The new year kicked off with fears of a triple-dip recession but with the markets bullish and most companies cautiously optimistic. Peter Fordham of Davis Langdon, an Aecom company, reports

01 / EXECUTIVE SUMMARY

Tender price index
The second half of 2012 saw prices come under renewed pressure. 2013 will bring little respite.

Building cost index
Employers faced higher wage bills at the end of last year and will have to fund a small wage increase at the beginning of 2013.

Retail prices index
Higher utility costs caused retail prices to move back up. Higher food prices coming through will stop consumer price measures falling towards target.

market forecast

02 / TRENDS AND FORECASTS

Last year ended with construction prices continuing their slide. Prices stabilised at the beginning of 2012 but in the second half of the year prices fell, partly in response to the growing holes in contractors’ forward order books and partly as input cost pressures faded. The Tender Price Index shows a fall of 1.5% in the second half of 2012.

GDP fell in the fourth quarter, leading to speculation about a triple dip recession, following an overall flat 2012. A triple dip may be avoided but few expect 2013 to be a year of plenty. The consensus view is for growth of around 1%.

Set task A
Output the part of the construction market forecast starting at "01 / EXECUTIVE" and ending at "beginning of 2013.".
Set task B
How would you sum up the construction market forecast in two sentences?
The records that come next were taken from a different source.

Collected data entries

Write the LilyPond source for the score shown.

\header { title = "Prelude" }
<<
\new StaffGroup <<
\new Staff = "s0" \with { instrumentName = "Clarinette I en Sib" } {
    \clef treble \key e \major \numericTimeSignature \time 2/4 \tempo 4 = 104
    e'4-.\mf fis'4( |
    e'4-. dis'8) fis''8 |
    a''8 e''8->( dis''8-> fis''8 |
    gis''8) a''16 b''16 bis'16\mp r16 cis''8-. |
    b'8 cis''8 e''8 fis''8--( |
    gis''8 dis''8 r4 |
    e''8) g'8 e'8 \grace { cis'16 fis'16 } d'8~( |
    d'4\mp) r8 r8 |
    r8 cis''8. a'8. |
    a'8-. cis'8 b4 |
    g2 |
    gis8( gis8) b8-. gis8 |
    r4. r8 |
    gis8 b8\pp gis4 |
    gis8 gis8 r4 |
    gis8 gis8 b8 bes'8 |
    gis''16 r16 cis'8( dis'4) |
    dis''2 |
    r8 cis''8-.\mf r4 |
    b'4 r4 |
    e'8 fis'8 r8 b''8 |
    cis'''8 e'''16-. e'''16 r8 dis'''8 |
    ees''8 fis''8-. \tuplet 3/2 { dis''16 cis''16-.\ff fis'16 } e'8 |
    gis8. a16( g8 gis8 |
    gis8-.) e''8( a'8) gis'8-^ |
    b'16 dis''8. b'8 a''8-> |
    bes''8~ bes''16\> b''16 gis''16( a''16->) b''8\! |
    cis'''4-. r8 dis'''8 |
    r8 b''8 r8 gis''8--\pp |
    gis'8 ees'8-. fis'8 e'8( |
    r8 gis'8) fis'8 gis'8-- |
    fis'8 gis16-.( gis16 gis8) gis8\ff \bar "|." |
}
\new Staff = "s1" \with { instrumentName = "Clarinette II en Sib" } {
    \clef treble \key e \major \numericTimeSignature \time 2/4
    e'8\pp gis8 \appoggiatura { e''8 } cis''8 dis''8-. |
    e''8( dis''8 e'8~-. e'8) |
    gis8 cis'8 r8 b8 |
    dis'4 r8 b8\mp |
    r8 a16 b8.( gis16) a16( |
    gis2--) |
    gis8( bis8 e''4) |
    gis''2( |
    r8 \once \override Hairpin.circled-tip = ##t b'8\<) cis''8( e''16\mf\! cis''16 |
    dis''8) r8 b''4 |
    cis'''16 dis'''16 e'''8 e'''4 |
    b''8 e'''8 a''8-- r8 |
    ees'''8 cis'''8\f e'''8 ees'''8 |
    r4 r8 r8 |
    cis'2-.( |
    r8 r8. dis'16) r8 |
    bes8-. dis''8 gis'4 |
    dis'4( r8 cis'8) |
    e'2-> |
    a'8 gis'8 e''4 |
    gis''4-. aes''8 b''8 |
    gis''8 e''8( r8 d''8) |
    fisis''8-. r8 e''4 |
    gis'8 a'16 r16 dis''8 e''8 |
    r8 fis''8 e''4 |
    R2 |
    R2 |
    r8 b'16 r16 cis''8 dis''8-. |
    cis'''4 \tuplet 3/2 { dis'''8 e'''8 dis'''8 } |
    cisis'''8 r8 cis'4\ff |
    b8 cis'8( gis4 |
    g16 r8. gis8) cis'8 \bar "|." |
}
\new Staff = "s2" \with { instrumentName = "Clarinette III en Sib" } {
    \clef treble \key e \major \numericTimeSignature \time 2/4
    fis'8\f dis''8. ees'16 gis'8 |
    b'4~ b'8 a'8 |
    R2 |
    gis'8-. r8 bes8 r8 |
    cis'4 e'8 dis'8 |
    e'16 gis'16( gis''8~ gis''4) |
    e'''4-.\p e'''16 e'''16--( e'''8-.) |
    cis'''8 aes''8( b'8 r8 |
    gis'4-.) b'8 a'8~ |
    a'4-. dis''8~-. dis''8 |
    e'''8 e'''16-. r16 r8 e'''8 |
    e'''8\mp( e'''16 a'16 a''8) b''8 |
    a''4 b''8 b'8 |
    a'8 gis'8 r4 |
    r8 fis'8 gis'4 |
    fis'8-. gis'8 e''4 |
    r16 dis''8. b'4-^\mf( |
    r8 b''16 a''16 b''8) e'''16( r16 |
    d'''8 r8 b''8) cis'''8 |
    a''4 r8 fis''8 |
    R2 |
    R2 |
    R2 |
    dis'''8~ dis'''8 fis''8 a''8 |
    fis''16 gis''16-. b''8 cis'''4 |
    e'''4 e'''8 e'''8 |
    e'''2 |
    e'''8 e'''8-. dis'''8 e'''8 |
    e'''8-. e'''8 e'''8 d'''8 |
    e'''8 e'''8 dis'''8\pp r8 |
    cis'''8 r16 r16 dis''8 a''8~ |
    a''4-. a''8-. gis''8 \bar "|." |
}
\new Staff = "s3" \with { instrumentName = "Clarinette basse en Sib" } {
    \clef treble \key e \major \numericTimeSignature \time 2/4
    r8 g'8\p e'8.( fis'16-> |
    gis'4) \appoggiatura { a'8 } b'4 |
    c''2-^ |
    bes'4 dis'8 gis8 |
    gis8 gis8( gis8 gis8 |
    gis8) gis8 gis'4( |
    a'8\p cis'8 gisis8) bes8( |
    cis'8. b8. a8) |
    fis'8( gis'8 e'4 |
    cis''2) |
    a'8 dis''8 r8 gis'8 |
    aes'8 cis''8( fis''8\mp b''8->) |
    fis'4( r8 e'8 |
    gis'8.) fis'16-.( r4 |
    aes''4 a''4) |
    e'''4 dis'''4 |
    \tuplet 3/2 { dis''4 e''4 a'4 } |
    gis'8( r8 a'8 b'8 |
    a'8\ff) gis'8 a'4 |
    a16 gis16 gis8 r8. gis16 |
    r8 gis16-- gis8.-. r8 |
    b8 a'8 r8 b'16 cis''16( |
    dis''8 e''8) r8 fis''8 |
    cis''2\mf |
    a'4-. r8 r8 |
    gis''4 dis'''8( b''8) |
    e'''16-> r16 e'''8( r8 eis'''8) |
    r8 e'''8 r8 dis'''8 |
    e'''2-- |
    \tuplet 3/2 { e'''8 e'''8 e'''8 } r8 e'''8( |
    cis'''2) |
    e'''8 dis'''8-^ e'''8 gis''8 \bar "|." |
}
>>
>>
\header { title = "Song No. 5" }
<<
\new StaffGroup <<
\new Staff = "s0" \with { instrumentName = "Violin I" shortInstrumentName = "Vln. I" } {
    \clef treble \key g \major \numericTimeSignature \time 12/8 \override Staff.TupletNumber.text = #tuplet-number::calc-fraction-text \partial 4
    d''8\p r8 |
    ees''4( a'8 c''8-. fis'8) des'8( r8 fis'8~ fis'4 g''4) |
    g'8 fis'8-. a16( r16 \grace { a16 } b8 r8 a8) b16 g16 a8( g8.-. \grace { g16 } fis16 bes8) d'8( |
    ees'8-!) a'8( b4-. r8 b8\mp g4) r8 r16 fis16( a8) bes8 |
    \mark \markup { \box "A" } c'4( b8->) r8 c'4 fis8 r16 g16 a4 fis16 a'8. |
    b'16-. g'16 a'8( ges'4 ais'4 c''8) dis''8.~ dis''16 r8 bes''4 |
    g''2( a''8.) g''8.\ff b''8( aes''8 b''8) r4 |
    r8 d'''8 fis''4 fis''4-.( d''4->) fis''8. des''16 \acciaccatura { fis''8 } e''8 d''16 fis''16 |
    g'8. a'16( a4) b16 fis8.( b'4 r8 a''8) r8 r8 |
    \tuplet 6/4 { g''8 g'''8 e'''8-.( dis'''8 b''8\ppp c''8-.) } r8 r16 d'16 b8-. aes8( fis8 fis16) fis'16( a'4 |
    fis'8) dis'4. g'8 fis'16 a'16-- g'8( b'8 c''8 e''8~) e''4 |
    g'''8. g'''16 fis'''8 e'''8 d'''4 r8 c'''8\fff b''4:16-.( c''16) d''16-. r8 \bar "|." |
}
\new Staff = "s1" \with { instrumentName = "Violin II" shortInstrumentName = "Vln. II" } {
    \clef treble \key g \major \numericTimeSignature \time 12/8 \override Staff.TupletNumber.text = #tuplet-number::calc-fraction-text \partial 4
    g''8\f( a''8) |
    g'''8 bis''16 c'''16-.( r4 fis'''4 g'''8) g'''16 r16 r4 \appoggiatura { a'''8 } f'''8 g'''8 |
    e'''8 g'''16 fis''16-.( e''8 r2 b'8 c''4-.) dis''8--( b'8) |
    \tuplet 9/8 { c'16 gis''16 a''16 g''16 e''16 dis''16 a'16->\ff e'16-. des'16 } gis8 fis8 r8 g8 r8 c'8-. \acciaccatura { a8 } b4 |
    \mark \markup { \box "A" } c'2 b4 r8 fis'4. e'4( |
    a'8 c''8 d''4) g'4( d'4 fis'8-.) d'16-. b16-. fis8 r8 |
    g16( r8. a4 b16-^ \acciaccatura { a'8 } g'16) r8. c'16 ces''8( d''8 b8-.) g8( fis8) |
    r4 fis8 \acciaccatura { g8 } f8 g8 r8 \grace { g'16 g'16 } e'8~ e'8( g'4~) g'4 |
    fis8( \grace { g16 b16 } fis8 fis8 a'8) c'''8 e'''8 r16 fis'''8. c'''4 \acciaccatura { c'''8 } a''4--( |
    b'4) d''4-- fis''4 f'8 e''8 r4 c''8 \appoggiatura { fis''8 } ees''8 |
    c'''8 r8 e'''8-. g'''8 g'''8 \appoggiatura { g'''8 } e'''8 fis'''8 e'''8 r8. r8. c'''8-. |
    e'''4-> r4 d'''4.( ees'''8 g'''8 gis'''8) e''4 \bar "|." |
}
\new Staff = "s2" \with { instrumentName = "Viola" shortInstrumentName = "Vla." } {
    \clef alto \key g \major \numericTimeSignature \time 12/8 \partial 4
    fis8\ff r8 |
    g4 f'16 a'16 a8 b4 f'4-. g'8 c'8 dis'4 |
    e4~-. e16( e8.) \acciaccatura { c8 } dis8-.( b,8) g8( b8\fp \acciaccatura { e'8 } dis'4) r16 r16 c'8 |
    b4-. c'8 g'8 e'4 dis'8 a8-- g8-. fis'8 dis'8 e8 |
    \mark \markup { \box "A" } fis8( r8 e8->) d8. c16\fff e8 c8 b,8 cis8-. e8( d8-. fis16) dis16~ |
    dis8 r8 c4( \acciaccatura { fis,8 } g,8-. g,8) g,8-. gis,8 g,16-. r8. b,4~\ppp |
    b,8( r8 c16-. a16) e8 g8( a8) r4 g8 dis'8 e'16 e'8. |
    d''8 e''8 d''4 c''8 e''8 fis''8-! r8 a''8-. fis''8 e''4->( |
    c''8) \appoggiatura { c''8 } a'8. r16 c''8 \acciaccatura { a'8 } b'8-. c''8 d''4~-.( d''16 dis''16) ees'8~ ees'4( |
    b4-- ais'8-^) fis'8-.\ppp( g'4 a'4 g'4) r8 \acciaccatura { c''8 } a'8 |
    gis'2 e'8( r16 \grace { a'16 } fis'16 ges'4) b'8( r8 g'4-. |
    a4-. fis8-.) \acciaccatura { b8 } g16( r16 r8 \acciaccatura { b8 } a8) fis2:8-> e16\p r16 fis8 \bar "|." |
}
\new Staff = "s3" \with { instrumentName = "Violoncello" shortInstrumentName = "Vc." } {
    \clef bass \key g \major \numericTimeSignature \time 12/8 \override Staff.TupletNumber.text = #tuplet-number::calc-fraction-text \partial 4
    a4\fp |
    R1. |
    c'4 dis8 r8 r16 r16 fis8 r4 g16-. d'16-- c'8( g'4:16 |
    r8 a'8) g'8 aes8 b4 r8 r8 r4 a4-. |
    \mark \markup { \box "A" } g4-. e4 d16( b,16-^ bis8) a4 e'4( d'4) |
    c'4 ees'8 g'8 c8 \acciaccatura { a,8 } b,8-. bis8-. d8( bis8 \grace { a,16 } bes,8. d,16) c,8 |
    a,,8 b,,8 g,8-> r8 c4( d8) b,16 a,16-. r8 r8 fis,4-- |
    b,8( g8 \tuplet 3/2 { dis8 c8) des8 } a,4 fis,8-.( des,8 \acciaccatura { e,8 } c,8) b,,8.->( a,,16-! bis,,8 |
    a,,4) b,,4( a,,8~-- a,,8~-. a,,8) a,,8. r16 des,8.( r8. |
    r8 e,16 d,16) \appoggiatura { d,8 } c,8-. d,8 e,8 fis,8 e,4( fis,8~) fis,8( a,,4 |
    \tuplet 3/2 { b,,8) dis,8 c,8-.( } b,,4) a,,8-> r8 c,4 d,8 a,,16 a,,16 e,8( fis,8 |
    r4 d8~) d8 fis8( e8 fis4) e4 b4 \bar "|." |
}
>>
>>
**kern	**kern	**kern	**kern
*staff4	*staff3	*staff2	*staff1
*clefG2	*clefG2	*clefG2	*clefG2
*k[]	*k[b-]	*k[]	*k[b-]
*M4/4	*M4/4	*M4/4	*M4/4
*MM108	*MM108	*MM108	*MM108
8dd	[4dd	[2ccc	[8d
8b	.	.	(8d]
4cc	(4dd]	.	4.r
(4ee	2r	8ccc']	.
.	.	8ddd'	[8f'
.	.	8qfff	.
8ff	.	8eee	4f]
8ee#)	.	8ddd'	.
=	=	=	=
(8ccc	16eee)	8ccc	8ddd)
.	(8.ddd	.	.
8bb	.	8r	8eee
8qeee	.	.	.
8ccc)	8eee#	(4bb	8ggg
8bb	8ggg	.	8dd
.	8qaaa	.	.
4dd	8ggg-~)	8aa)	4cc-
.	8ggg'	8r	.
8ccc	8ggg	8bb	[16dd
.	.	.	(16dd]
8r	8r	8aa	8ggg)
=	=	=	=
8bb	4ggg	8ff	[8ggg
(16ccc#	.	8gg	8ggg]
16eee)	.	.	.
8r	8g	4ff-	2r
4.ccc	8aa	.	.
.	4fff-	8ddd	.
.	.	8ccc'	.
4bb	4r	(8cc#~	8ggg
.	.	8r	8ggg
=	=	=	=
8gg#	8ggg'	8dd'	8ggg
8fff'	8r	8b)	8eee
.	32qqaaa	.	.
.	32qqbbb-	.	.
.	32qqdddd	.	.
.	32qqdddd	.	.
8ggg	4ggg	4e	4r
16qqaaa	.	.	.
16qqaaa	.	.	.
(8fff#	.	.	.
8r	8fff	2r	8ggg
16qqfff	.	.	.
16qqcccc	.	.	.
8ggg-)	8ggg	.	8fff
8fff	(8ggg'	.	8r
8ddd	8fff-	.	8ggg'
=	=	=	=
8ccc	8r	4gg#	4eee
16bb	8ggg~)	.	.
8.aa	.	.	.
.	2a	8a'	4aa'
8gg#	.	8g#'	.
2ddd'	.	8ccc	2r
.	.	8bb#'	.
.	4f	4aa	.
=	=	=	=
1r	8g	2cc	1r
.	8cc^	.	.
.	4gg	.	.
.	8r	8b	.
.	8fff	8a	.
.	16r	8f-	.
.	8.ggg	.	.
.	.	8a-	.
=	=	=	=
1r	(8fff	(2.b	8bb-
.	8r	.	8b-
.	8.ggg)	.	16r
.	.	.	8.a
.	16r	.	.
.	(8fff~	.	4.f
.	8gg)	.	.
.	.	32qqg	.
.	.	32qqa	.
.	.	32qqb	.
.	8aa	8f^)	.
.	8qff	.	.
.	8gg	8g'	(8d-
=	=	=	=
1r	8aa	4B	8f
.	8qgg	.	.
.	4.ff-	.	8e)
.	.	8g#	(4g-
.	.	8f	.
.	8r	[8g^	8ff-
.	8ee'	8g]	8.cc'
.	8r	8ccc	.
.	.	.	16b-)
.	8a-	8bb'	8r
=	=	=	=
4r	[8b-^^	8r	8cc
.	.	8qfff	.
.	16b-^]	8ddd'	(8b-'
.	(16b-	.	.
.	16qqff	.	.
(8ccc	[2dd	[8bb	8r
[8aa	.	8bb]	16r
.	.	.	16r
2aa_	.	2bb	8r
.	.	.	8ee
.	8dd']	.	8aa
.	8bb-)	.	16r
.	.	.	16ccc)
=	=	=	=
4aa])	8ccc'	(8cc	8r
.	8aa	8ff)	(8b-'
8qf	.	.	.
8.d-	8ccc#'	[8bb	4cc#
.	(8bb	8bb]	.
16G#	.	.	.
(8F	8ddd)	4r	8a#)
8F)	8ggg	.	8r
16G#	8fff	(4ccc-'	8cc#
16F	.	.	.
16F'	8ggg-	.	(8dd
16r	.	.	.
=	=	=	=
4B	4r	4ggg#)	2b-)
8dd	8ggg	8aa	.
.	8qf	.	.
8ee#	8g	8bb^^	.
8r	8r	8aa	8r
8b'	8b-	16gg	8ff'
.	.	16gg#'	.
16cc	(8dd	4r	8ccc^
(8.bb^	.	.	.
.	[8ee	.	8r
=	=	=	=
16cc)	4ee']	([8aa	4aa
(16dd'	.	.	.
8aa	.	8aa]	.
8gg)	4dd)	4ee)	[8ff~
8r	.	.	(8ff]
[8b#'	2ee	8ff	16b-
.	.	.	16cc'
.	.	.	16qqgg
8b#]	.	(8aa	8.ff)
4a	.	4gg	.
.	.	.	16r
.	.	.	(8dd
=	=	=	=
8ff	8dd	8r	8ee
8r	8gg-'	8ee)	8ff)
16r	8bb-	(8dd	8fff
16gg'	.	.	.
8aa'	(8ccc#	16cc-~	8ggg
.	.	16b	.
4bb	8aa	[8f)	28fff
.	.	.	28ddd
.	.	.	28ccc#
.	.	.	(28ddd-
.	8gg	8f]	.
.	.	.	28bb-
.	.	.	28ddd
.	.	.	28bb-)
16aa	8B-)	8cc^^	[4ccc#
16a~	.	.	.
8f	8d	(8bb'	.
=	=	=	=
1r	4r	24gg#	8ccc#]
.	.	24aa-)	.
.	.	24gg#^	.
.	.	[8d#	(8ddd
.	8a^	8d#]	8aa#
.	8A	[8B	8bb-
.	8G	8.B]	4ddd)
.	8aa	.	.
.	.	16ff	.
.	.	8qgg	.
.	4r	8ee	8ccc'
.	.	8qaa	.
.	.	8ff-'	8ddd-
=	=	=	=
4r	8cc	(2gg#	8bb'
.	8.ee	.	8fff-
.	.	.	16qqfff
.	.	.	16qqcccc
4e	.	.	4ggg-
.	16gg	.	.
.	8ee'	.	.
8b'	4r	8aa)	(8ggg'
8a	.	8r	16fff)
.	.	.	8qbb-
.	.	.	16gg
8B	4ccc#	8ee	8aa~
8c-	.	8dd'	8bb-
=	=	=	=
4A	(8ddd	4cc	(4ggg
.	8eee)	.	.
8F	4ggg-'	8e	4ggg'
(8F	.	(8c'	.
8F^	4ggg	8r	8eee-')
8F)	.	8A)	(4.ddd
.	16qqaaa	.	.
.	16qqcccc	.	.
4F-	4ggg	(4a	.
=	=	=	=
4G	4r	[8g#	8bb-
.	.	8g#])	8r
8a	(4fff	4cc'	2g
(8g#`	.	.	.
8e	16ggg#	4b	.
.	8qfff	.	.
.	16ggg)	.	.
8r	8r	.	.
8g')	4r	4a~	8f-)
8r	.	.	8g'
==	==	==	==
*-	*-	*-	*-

Full output A
01 / EXECUTIVE SUMMARY

Tender price index
The second half of 2012 saw prices come under renewed pressure. 2013 will bring little respite.

Building cost index
Employers faced higher wage bills at the end of last year and will have to fund a small wage increase at the beginning of 2013.

Full output B
Construction tender prices fell 1.5% in the second half of 2012, partly because of growing holes in contractors' forward order books and partly because input cost pressures faded, and 2013 is expected to bring little respite. GDP fell in the fourth quarter after a flat 2012, prompting talk of a triple-dip recession, and the consensus view is for growth of around 1%.